In Ghana, the ONS put remote data collection processes in place to enable the continuation of CPI during pandemic restrictions. The ONS also helped Ghana Statistics Service gain a key role in supplying data and expertise to the British High Commission-led epidemiology modelling study that aims to predict the spread of COVID-19.

In addition, the ONS also published a range of guidance to assist NSOs in beginning their first telephone interviews as well as further guidance for NSOs working from home for the first time. Both were published by UNECA and actively shared with NSOs across the continent.

High-quality labour market statistics are essential for governments to boost jobs, wages and productivity in low-income countries. Yet, in many parts of the developing world, improvements to labour market statistics are still much needed.

To help address this, the ONS has been working with the FCDO, the International Labour Organisation (ILO) and the World Bank to improve international labour statistics. This also reflected the need for better evaluation of the jobs-related impacts of the various economic development programmes carried out by FCDO and the World Bank.

The ONS then assessed the current situation regarding labour market statistics in Jordan, Ghana and Kenya. This was done as part of ongoing partnerships. The assessments looked particularly at the development requirements for each country’s labour market statistics. These included more detailed statistics on the informal sector and informal employment, which tend to make up the largest part of the employed labour force in those countries.

The assessments also highlighted the need for national statistical organisations to have more support with selecting and applying the ILO’s recommendations for data collection. We have since assisted the Ghana Statistical Service with drafting a new strategy for the development of a more comprehensive system of labour statistics. The ONS is contributing to the further development of this strategy helping it to reflect international recommendations and best practice where relevant.

Road traffic is useful for measuring economic activity as it represents a large proportion of the movement of people and goods, and it can be very timely. However, many countries in the developing world lack regular estimates of road traffic activity.

To address this, we applied machine learning techniques to generate estimates of traffic volume using open-source imagery from the satellite Sentinel 2.

We were able to spot large vehicles as they appear as a series of blue, green and red pixels. This enabled us to estimate the number of trucks on a stretch of the M1 between Leicester and Sheffield, and part of the main road running from Mombasa to Nairobi in Kenya.
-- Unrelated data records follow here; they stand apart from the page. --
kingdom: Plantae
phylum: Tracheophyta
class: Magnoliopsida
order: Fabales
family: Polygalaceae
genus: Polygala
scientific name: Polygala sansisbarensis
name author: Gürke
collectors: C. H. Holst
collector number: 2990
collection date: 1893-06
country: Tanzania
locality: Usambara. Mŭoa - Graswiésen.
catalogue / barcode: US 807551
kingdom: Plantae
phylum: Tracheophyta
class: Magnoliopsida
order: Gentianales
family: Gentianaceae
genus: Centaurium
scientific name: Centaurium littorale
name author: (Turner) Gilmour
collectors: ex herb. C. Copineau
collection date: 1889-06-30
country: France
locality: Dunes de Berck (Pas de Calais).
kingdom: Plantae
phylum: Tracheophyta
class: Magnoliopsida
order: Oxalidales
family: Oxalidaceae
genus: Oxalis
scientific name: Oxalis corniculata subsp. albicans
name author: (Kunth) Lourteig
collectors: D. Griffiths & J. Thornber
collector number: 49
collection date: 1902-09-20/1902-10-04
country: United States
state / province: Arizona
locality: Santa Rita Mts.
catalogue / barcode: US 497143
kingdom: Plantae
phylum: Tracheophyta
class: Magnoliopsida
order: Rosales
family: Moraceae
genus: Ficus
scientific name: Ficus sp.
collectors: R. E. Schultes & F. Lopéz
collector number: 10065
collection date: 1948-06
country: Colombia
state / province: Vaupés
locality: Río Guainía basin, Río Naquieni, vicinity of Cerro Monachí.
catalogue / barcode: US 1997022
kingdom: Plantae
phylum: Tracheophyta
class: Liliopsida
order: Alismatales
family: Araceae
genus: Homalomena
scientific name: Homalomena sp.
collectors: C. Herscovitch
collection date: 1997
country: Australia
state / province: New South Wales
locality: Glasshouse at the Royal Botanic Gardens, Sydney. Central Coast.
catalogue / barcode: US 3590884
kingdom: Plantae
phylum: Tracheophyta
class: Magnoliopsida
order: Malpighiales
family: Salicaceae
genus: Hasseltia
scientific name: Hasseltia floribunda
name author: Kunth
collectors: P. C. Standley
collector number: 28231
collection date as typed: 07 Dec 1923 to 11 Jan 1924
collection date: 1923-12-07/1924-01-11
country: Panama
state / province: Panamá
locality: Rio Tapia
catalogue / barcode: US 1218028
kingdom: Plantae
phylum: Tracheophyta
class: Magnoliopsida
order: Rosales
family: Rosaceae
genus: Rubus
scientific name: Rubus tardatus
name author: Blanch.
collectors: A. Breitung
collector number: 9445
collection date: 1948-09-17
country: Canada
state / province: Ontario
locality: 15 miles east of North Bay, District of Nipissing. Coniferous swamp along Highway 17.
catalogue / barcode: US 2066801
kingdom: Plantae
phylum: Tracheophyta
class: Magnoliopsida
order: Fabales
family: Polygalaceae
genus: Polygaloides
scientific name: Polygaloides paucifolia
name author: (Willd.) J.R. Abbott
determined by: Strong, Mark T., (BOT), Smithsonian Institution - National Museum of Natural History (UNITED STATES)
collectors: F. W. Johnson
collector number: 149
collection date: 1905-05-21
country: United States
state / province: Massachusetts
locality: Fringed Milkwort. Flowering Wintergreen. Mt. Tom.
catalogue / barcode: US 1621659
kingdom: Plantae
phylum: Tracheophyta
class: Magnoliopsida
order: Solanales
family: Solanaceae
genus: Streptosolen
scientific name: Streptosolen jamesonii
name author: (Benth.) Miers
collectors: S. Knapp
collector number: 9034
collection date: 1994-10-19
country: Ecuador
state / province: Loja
Our new methodology successfully identified large changes following the lockdowns and easing of COVID-19 restrictions throughout 2020. Data from this project also have the potential to be used by governments when making decisions on infrastructure such as improvements to roads, as well as those affecting the import of goods and services.

Read the full blog.

The 2019 Kenya Population and Housing Census was the country’s first ever paperless census, with digital technology used during mapping and enumeration.

The ONS, with funding from the FCDO, supported the census exercise through its partnerships with Kenya National Bureau of Statistics (KNBS) and UNECA. We provided strategic advice and expert technical assistance, particularly in handling the deployment of 170,000 tablet computers to the field for data gathering.

The partnership also supported the development of a central dashboard to monitor and manage incoming census data and report back to senior officials within the Government of Kenya. As a result of this collaboration, the census took place digitally and on time, with headline results produced ahead of schedule.